--- Data excerpts Enclosed Below ---

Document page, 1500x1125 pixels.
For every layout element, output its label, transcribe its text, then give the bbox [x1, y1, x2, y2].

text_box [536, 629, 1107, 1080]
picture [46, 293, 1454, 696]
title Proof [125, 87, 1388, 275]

--- End of Enclosed Data excerpts ---
--- Data excerpts Enclosed Below ---

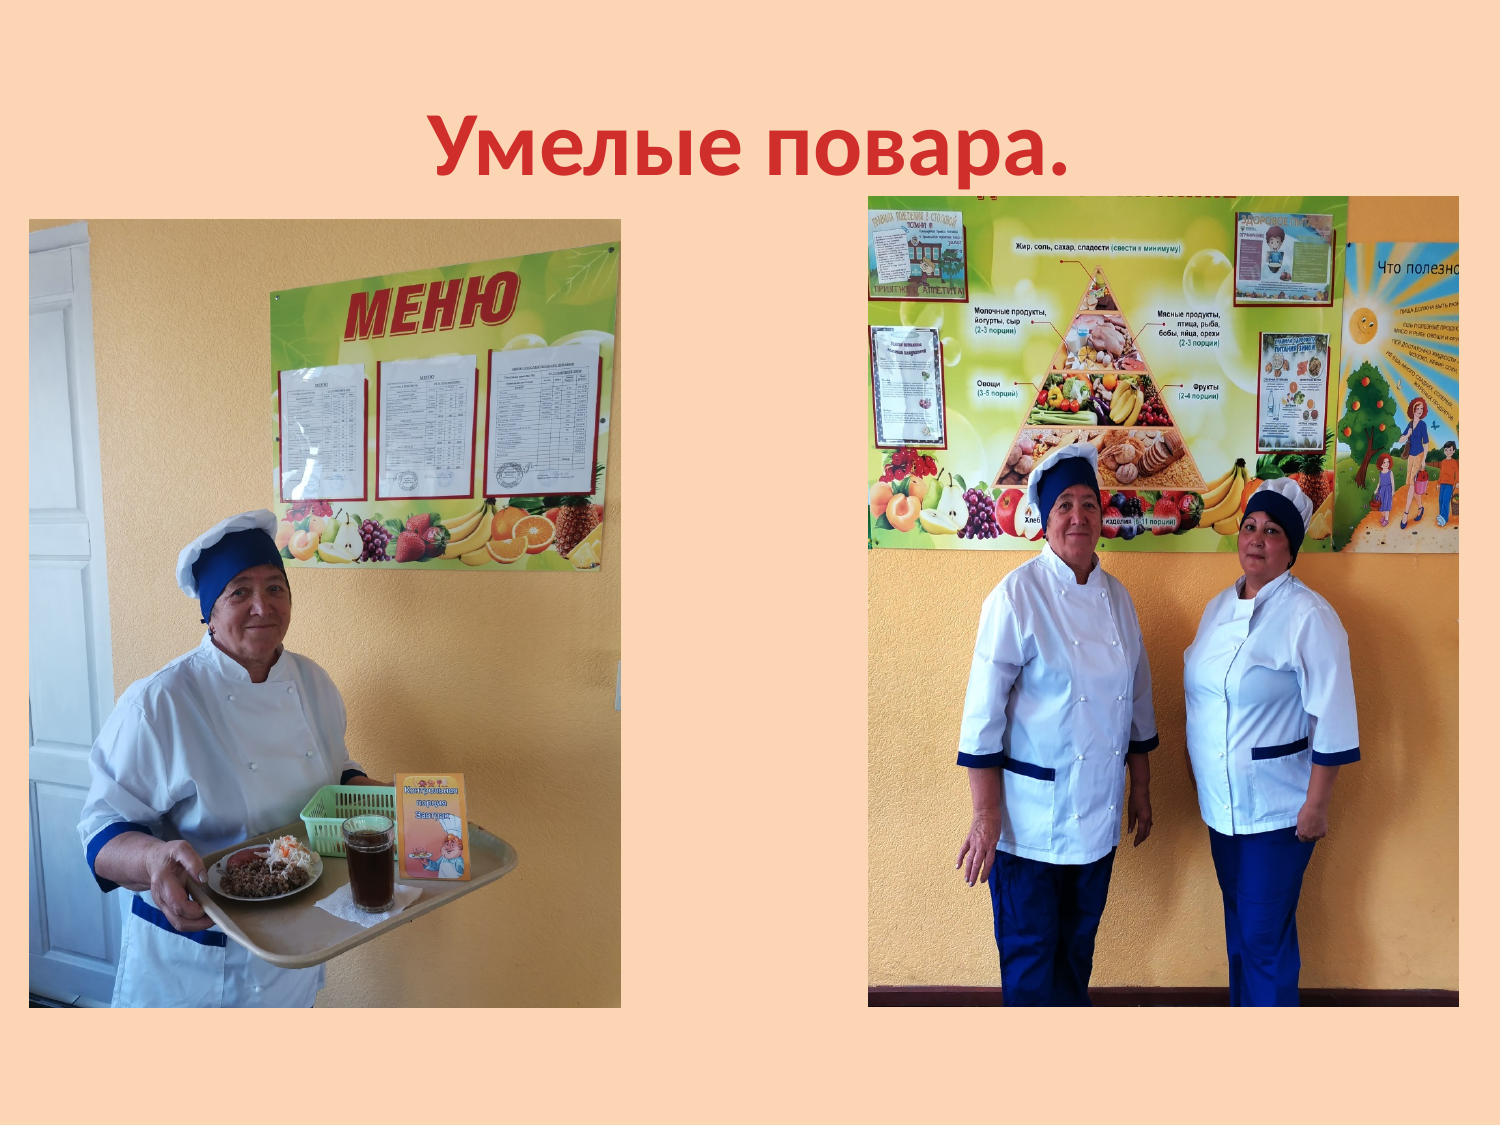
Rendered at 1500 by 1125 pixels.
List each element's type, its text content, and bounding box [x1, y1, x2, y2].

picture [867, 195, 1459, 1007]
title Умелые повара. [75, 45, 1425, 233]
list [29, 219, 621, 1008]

--- End of Enclosed Data excerpts ---
--- Data excerpts Enclosed Below ---

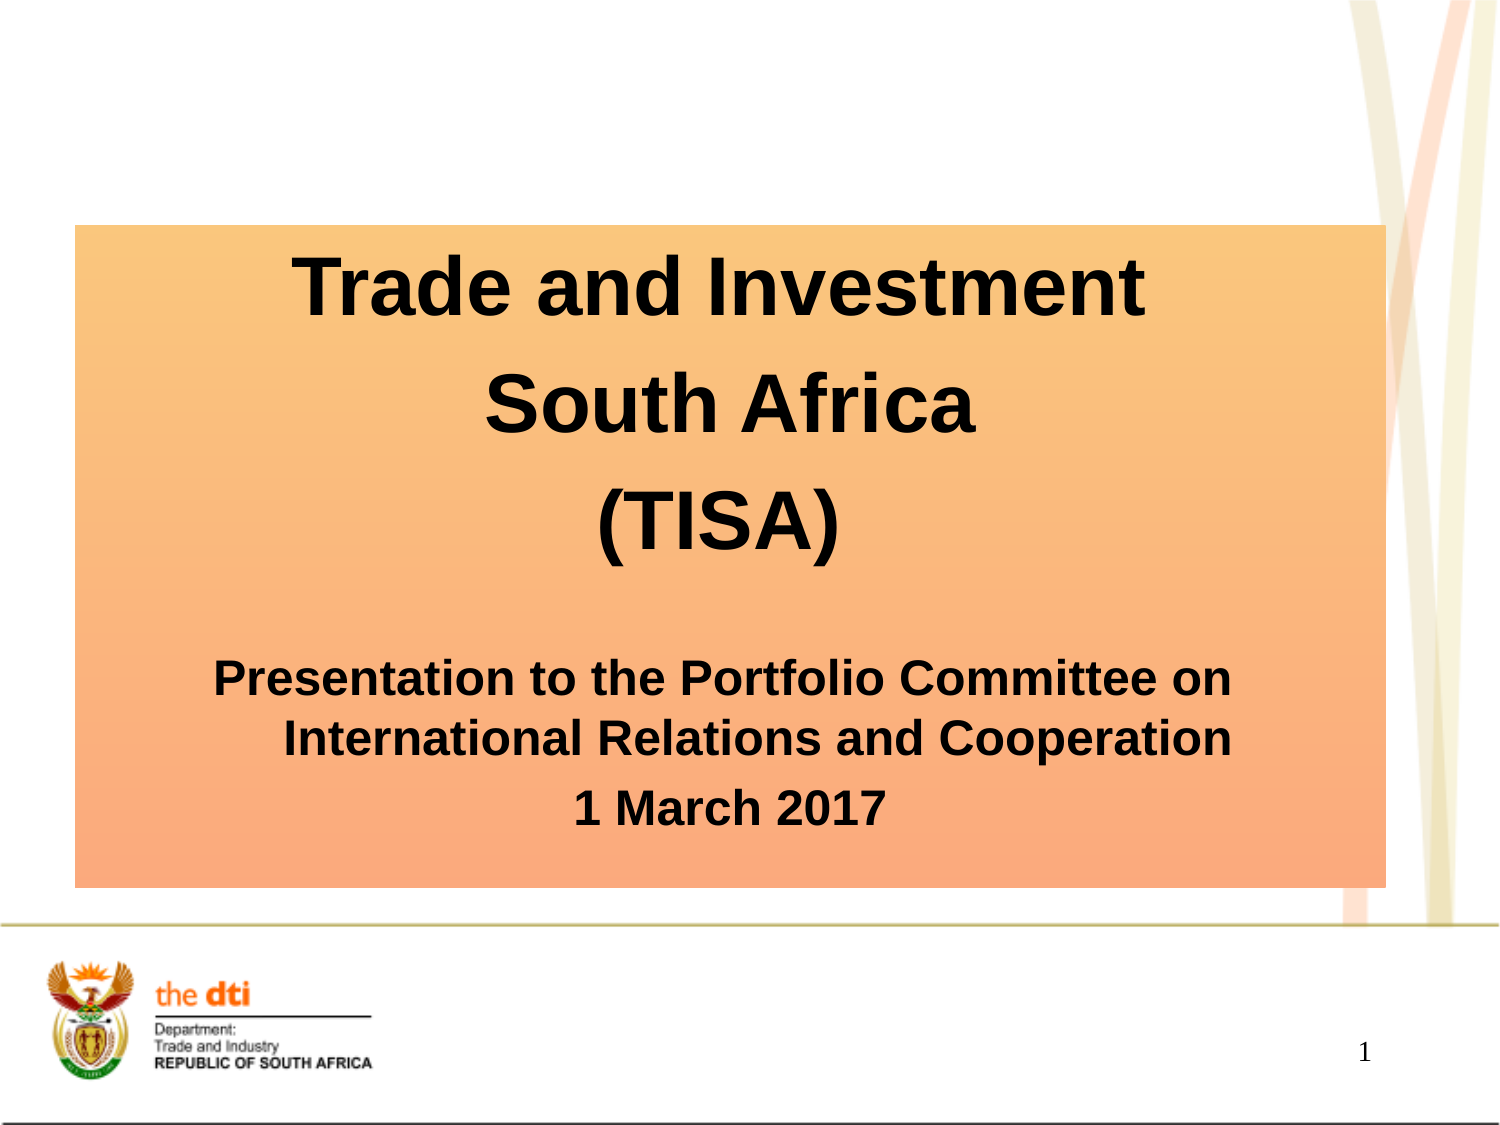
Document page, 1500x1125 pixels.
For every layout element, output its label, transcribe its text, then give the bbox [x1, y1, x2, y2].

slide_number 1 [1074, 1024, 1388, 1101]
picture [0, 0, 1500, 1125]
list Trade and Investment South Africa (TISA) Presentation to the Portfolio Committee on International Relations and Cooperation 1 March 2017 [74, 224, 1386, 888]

--- End of Enclosed Data excerpts ---

For this task, write out exactly the lines of the entries above, starting at the line with "Rendered at 1500 by 1125 pixels." and ending at the line with "list [29, 219, 621, 1008]", both included, and no others.

## Written answer
Rendered at 1500 by 1125 pixels.
List each element's type, its text content, and bounding box [x1, y1, x2, y2].

picture [867, 195, 1459, 1007]
title Умелые повара. [75, 45, 1425, 233]
list [29, 219, 621, 1008]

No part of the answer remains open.